An extra special thank you goes out to the Above and Beyond Band of Achievers (ABBA) who tweeted, texted, and called their colleagues; contributed extra activities; volunteered to help; and were involved in 101 other ways: Wendy Axelrod, Peter Garber, Barbara Glacel, Karen Lawson, Lynne Lazaroff, Dawn Mahoney, Renie McClay, Kella Price, Kimberly Seeger, Tracy Tagliati, Shannon Tipton, and Amy Tolbert. I appreciate your extra help to make this volume excellent.
The Wiley people who are behind the scenes but up front with expertise include Matt Davis for reviving the series and production editor Chaitanya Mella.
Introduction:
Getting the Most from this Resource
You can tell people what they need to know very fast.
But they will forget what you tell them even faster.
People are more likely to understand what they figure out
for themselves than what you figure out for them.
—Mel Silberman
It's been 10 years since Mel Silberman's second edition of 101 Ways to Make Training Active, and exactly 20 years since the first edition. So it is fitting that 2015 has been selected for the third edition.
Mel's staunch advocates are still following his active learning concepts and contributing to the profession to ensure that participants have the opportunity to figure things out for themselves and transfer their knowledge and skills back to the workplace.
Mel's unwavering support is based on the fact that his concepts work. Training is active
when the learners do most of the work. Learners consider the content, solve problems, make decisions, and practice the skills. This ensures that they are ready to apply what they learned once they return to the workplace or wherever they intend to use their newly acquired skills and knowledge.
What's new? All of the activities are new. Unlike editions one and two where many of the tried and true activities and tips were the same, everything in edition three is new. We've tapped the experts in the field to help. Due to the unwavering support of Mel's concepts by a legion of followers, we have invited others to contribute to this book and join in sharing how they make training active. Facilitators, coaches, designers, e-learning experts, trainers, and others responded and contributed their techniques to this book. Many have come full circle, giving Mel's concepts and ideas credit for the spinoff idea. You will find their names associated with their contributions.

● Provided data:
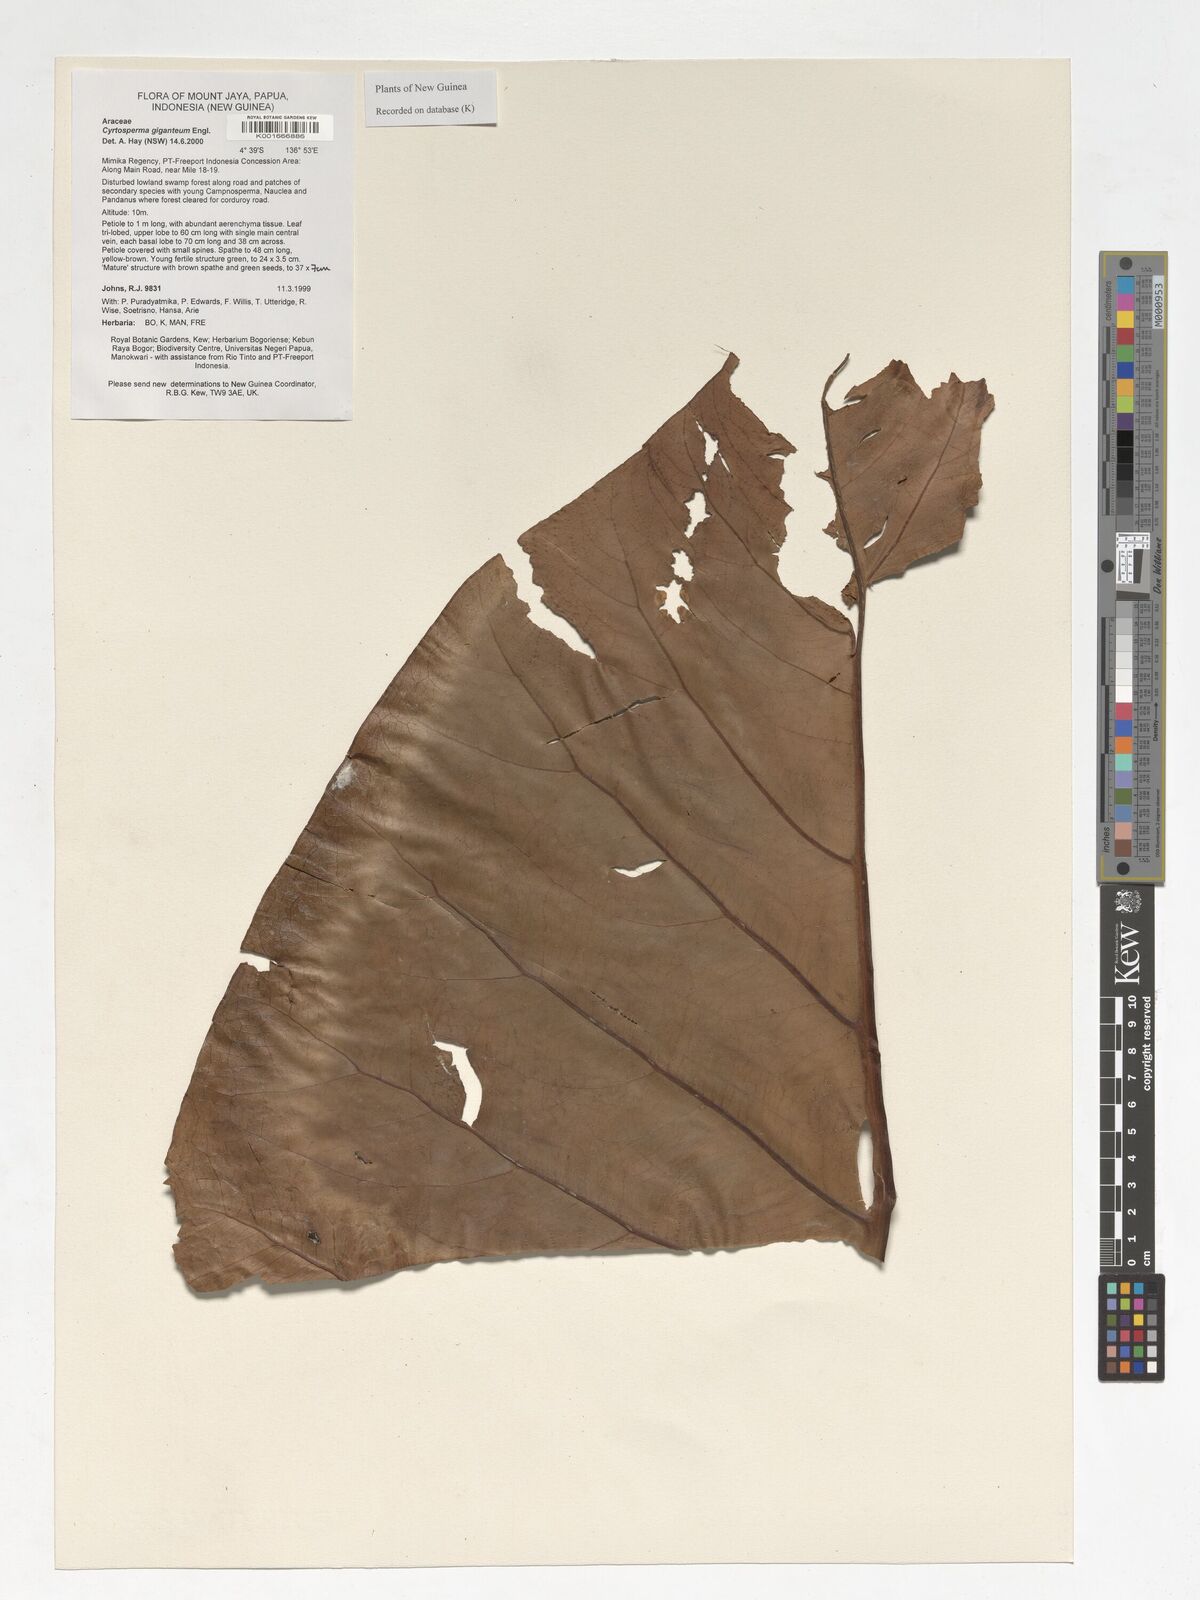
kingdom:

● What you will do:
• a. Reproduce the passage of the book introduction that begins with the words containing "But they will" and ends with "the third edition.".
• b. List each thing the book introduction says learners do when training is active.

● Solutions in order:
• a.
But they will forget what you tell them even faster.
People are more likely to understand what they figure out
for themselves than what you figure out for them.
—Mel Silberman
It's been 10 years since Mel Silberman's second edition of 101 Ways to Make Training Active, and exactly 20 years since the first edition. So it is fitting that 2015 has been selected for the third edition.

• b.
- Consider the content
- Solve problems
- Make decisions
- Practice the skills